▸ **Work instructions**
Each line of the listing where the string "SQUARE" appears is to be identified and copied.

** Opening Source material block **

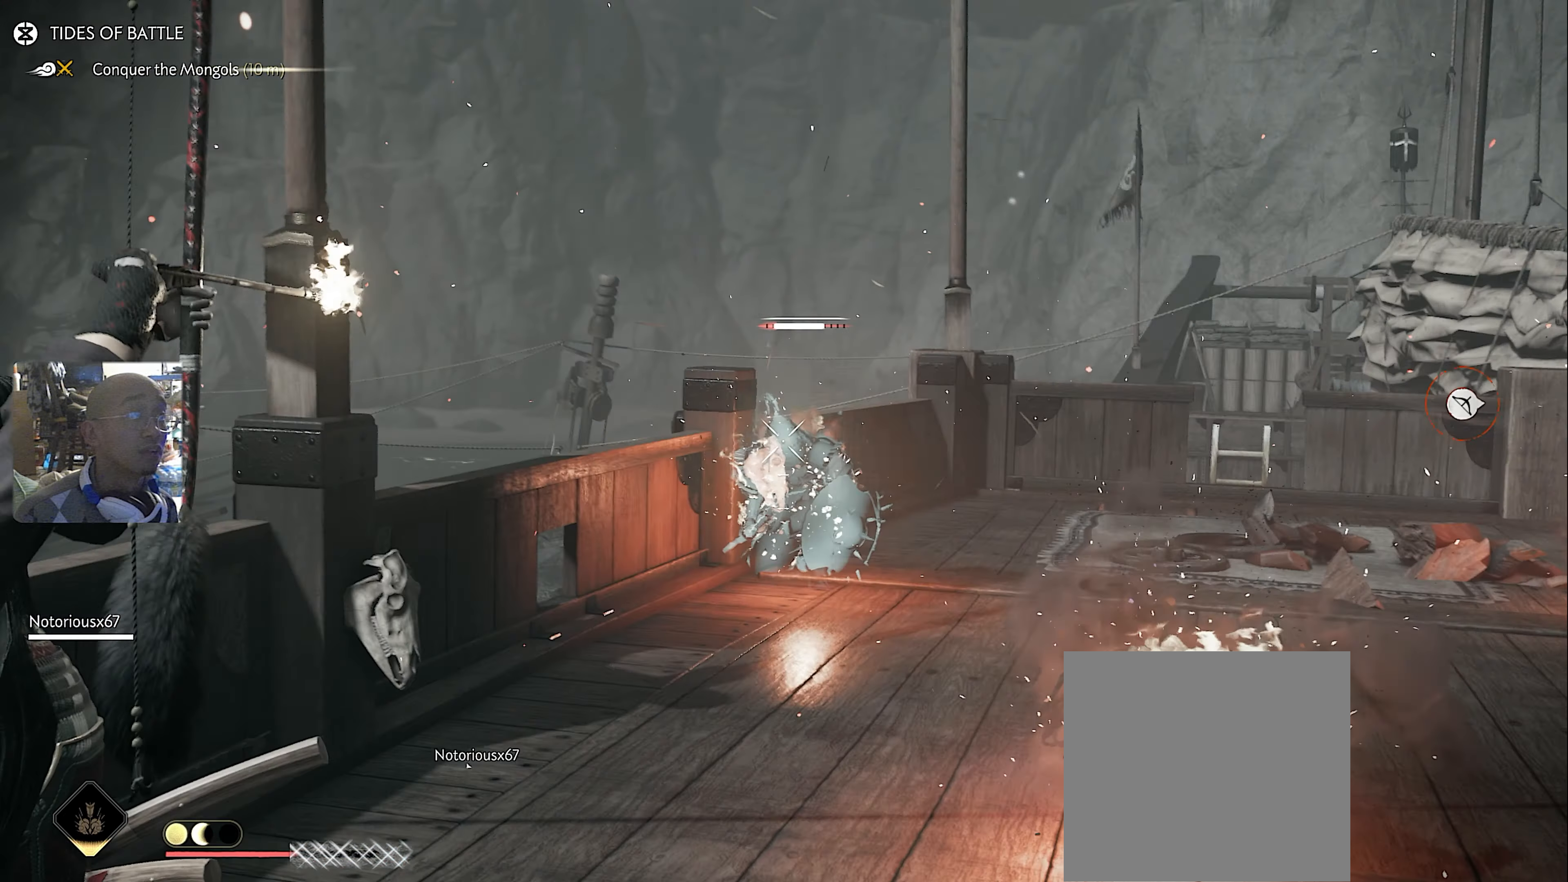
{"buttons": [], "left_stick": "up", "right_stick": "right", "button_events": [[33, "L2", "up"], [133, "L3", "down"], [250, "L3", "up"]]}
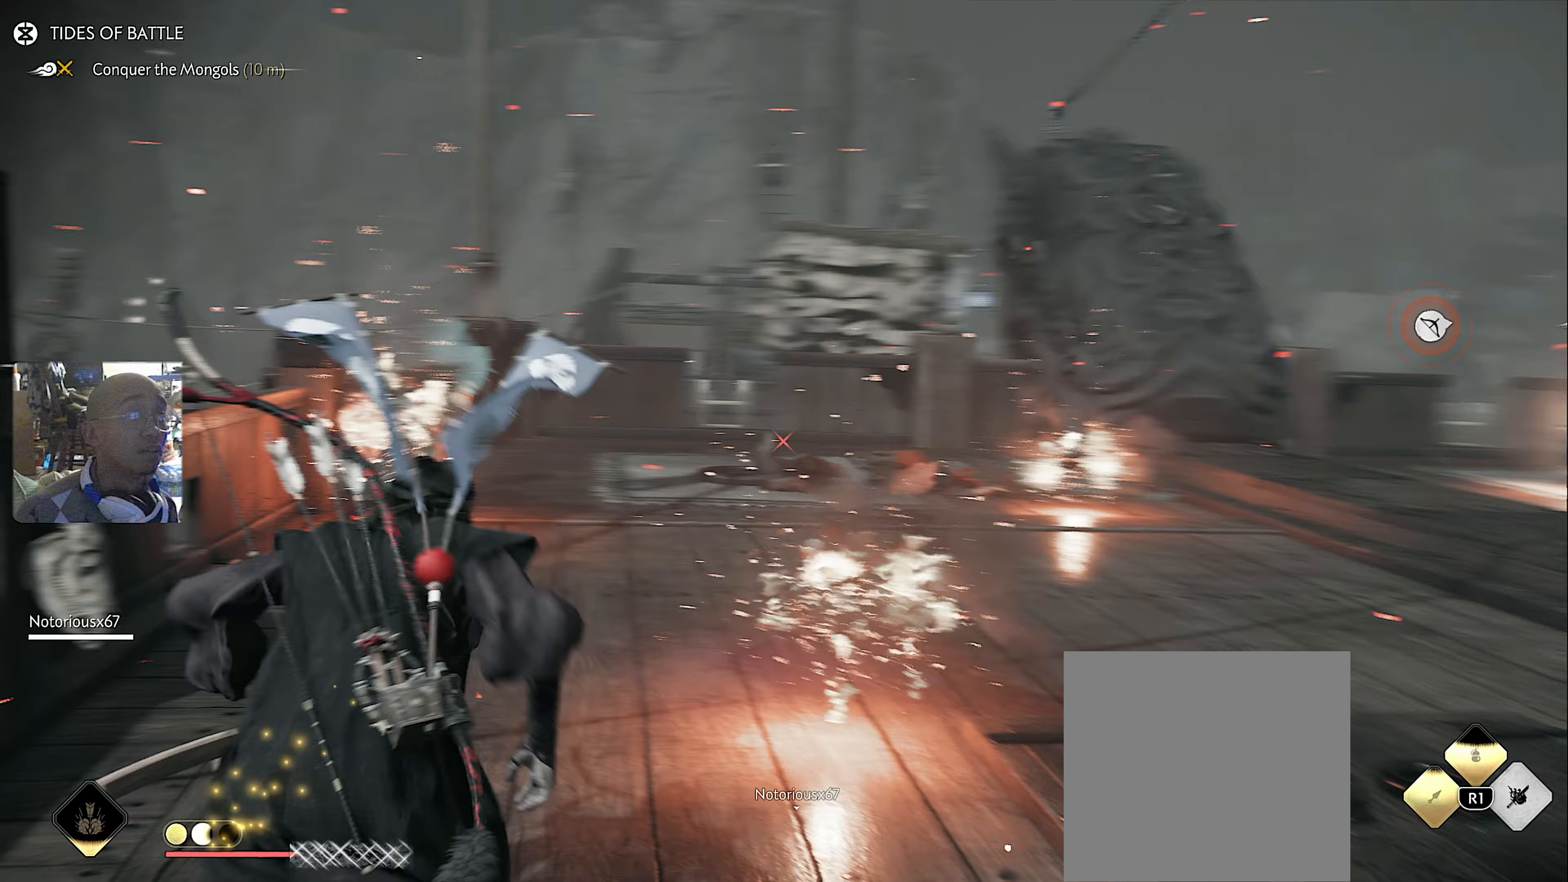
{"buttons": ["SQUARE", "L2"], "left_stick": "up-right", "right_stick": "up", "button_events": [[100, "L2", "down"], [383, "SQUARE", "down"]]}
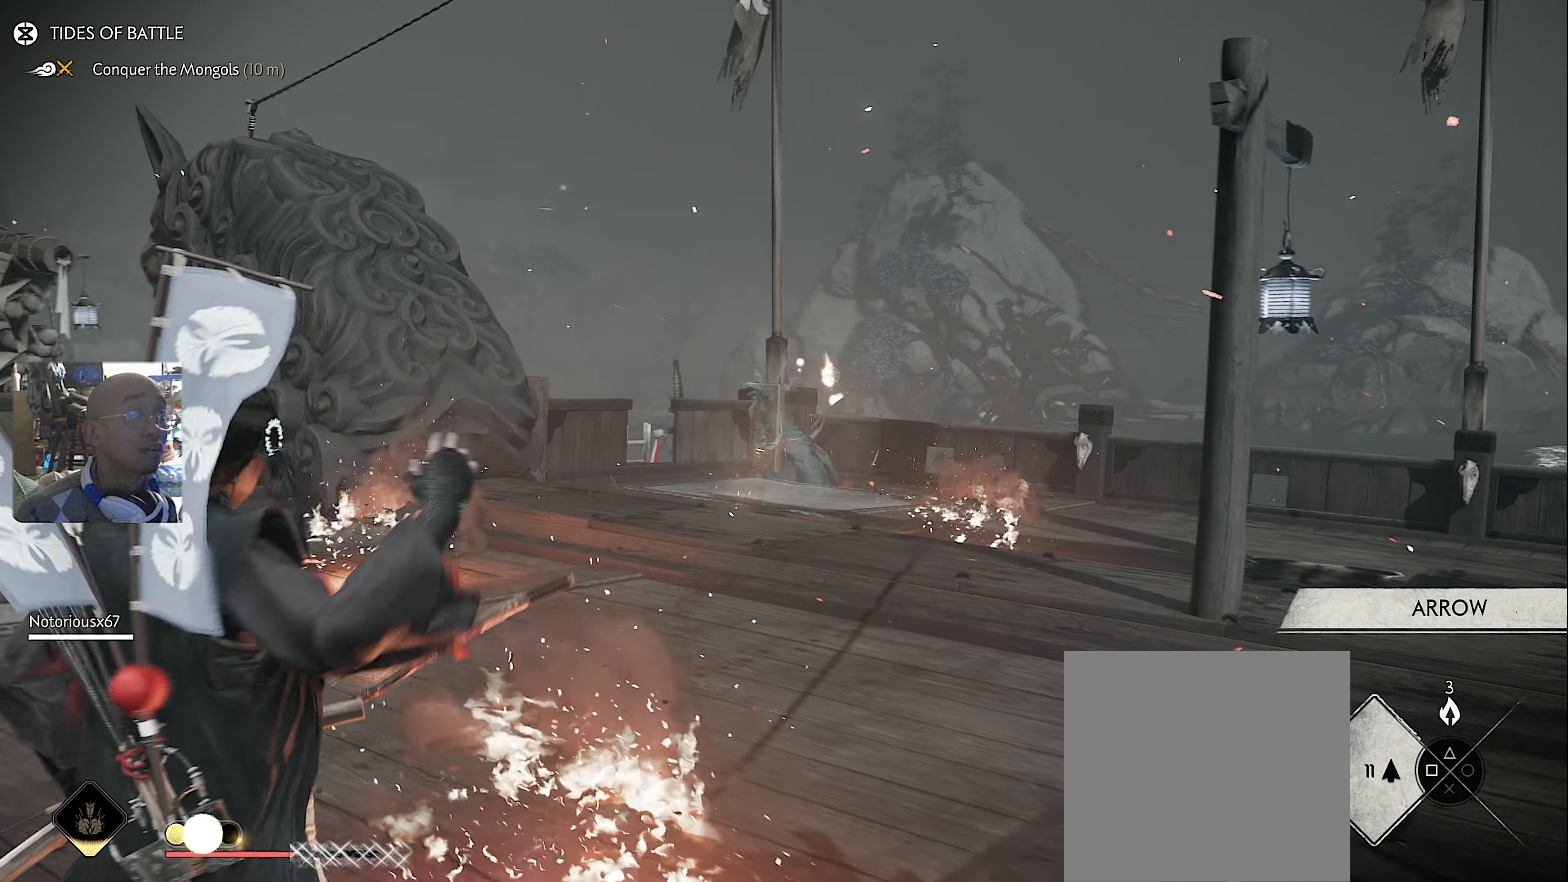
{"buttons": ["L2", "R2"], "left_stick": "up", "right_stick": "center", "button_events": [[17, "SQUARE", "up"], [483, "R2", "down"]]}
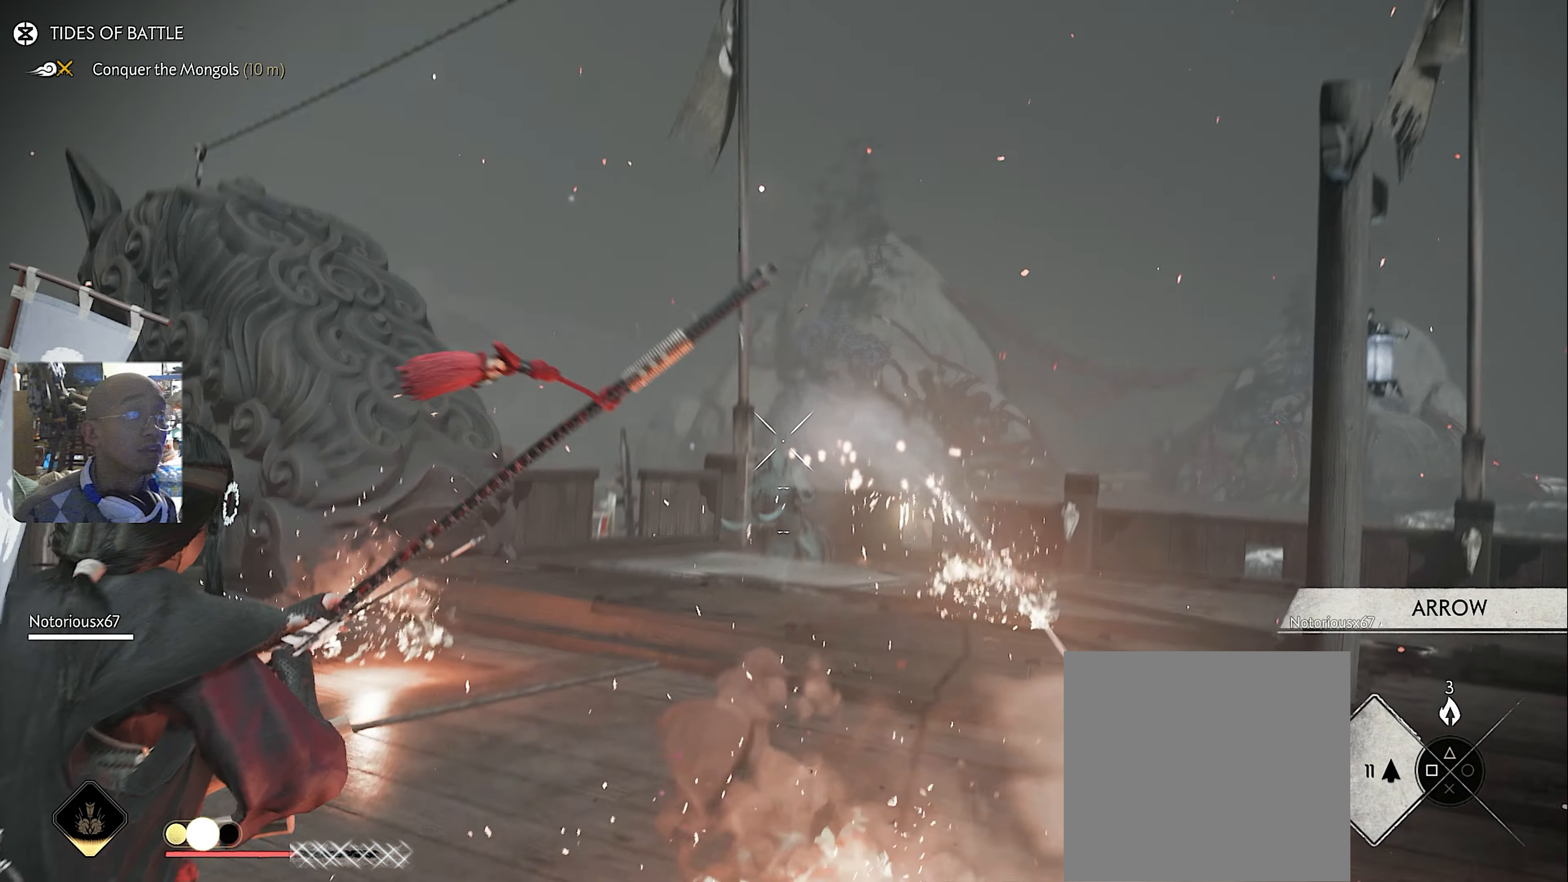
{"buttons": [], "left_stick": "up", "right_stick": "down-right", "button_events": [[133, "R2", "up"], [200, "L2", "up"], [283, "L3", "down"], [383, "L3", "up"]]}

** Closing Source material block **

▸ **Task answer**
{"buttons": ["SQUARE", "L2"], "left_stick": "up-right", "right_stick": "up", "button_events": [[100, "L2", "down"], [383, "SQUARE", "down"]]}
{"buttons": ["L2", "R2"], "left_stick": "up", "right_stick": "center", "button_events": [[17, "SQUARE", "up"], [483, "R2", "down"]]}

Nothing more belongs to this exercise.